[Texto extraído]

La niña que solicita morir
Hannah Jones tiene 13 años, la vida de esta adolescente inglesa no ha sido nada fácil, en su rostro se lee la madurez que otorga el sufrimiento prematuro. A los 5 años le detectaron una leucemia especialmente complicada, contra la que ha estado luchando toda su corta vida. Los recuerdos de su infancia están acompañados por duros tratamientos y largos periodos en fríos hospitales, a los que Hannah nunca terminó de acostumbrarse. Debido a los fuertes medicamentos con los que consiguió acabar con su leucemia, su corazón ha perdido un alto porcentaje de sus facultades cardiacas, y sin un transplante morirá.
Historias como la de Hannah muchas veces nos muestran gente que ante las dificultades lucha con coraje hasta el final, consigan o no salir finalmente adelante. Pero somos humanos, ante situaciones extremas también nos desesperamos, ante el dolor hay ocasiones en las que vence la desesperanza. Hannah Jones en ese cansancio que acarrean tantos años de tan joven sufrimiento, ha tirado la toalla y ha decidido firmemente que no quiere que le realicen el transplante que necesita para seguir viva. Quiere volver a casa y morir.

[/Texto extraído]
[Datos de origen]

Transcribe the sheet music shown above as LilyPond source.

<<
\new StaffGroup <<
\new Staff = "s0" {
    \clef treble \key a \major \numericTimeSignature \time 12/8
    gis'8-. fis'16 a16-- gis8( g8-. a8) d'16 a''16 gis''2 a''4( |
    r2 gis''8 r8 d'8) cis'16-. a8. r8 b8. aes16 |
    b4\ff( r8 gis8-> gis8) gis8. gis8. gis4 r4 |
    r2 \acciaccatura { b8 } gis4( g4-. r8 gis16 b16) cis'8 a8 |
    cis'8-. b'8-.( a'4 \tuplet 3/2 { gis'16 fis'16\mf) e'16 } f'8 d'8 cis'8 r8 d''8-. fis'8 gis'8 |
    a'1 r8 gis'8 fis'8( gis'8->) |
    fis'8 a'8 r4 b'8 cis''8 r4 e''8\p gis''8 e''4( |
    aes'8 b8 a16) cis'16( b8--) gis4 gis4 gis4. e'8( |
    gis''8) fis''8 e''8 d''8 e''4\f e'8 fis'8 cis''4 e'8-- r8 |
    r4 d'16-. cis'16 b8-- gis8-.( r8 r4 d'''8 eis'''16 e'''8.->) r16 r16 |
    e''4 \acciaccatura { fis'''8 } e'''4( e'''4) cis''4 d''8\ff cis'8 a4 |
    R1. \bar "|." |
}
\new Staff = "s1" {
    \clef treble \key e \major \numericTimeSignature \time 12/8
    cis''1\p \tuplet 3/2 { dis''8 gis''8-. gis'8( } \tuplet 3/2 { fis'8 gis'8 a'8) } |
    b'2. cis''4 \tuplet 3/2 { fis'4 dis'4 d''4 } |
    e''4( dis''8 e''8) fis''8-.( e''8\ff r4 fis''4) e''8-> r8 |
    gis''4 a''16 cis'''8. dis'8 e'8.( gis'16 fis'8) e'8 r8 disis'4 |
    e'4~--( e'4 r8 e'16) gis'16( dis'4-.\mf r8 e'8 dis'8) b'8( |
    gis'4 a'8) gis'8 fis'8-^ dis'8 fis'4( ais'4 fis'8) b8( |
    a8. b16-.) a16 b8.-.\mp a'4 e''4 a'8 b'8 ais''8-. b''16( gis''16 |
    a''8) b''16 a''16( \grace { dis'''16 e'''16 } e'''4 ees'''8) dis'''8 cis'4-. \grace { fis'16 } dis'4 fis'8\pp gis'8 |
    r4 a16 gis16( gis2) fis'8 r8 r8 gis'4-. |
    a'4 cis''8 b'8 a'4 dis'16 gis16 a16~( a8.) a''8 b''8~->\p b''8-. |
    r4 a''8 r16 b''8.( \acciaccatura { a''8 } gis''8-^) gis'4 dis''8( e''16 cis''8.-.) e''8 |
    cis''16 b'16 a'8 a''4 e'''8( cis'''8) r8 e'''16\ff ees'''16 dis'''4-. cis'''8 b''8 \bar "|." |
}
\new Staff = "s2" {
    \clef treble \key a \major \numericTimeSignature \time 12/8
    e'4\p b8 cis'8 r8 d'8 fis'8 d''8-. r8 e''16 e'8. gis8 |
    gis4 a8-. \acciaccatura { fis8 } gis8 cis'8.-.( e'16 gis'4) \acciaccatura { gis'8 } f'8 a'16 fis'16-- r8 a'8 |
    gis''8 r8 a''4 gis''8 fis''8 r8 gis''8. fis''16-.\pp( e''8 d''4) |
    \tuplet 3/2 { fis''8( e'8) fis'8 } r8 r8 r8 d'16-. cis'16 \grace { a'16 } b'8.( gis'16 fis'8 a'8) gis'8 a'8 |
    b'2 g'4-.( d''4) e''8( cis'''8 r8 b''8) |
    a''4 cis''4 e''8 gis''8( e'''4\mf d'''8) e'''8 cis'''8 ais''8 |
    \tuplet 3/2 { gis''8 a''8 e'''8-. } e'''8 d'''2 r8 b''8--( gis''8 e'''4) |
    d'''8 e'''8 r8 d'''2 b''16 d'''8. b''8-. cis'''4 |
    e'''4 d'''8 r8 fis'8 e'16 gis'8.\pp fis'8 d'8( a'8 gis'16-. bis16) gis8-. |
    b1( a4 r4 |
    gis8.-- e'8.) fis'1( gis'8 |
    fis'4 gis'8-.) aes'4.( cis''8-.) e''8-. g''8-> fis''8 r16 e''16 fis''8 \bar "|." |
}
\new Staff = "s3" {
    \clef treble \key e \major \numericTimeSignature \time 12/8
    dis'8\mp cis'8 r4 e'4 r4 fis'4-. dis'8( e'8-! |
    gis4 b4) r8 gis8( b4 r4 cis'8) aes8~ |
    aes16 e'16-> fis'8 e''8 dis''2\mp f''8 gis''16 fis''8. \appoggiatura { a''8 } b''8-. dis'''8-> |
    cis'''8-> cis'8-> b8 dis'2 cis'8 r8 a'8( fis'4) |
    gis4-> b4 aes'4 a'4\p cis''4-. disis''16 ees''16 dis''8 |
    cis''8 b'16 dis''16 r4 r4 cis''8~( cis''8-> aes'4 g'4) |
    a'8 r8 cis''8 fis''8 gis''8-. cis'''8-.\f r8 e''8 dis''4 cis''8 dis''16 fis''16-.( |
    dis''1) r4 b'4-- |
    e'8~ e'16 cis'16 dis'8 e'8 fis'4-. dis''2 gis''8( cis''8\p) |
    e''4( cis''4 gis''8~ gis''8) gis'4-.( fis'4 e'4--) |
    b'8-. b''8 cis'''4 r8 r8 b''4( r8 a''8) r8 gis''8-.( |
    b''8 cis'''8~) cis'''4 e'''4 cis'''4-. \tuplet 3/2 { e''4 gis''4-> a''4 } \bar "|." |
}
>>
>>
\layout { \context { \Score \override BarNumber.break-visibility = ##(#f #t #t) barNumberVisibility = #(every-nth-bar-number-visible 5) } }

[/Datos de origen]

▶ [Actividad]:
Actualiza el texto sobre Hannah Jones desde la parte que empieza con "La niña que" hasta la que termina con "un transplante morirá.", y cambia "leucemia" por "enfermedad". Las filas no intervienen en esto.

▶ [Respuesta]:
La niña que solicita morir
Hannah Jones tiene 13 años, la vida de esta adolescente inglesa no ha sido nada fácil, en su rostro se lee la madurez que otorga el sufrimiento prematuro. A los 5 años le detectaron una enfermedad especialmente complicada, contra la que ha estado luchando toda su corta vida. Los recuerdos de su infancia están acompañados por duros tratamientos y largos periodos en fríos hospitales, a los que Hannah nunca terminó de acostumbrarse. Debido a los fuertes medicamentos con los que consiguió acabar con su enfermedad, su corazón ha perdido un alto porcentaje de sus facultades cardiacas, y sin un transplante morirá.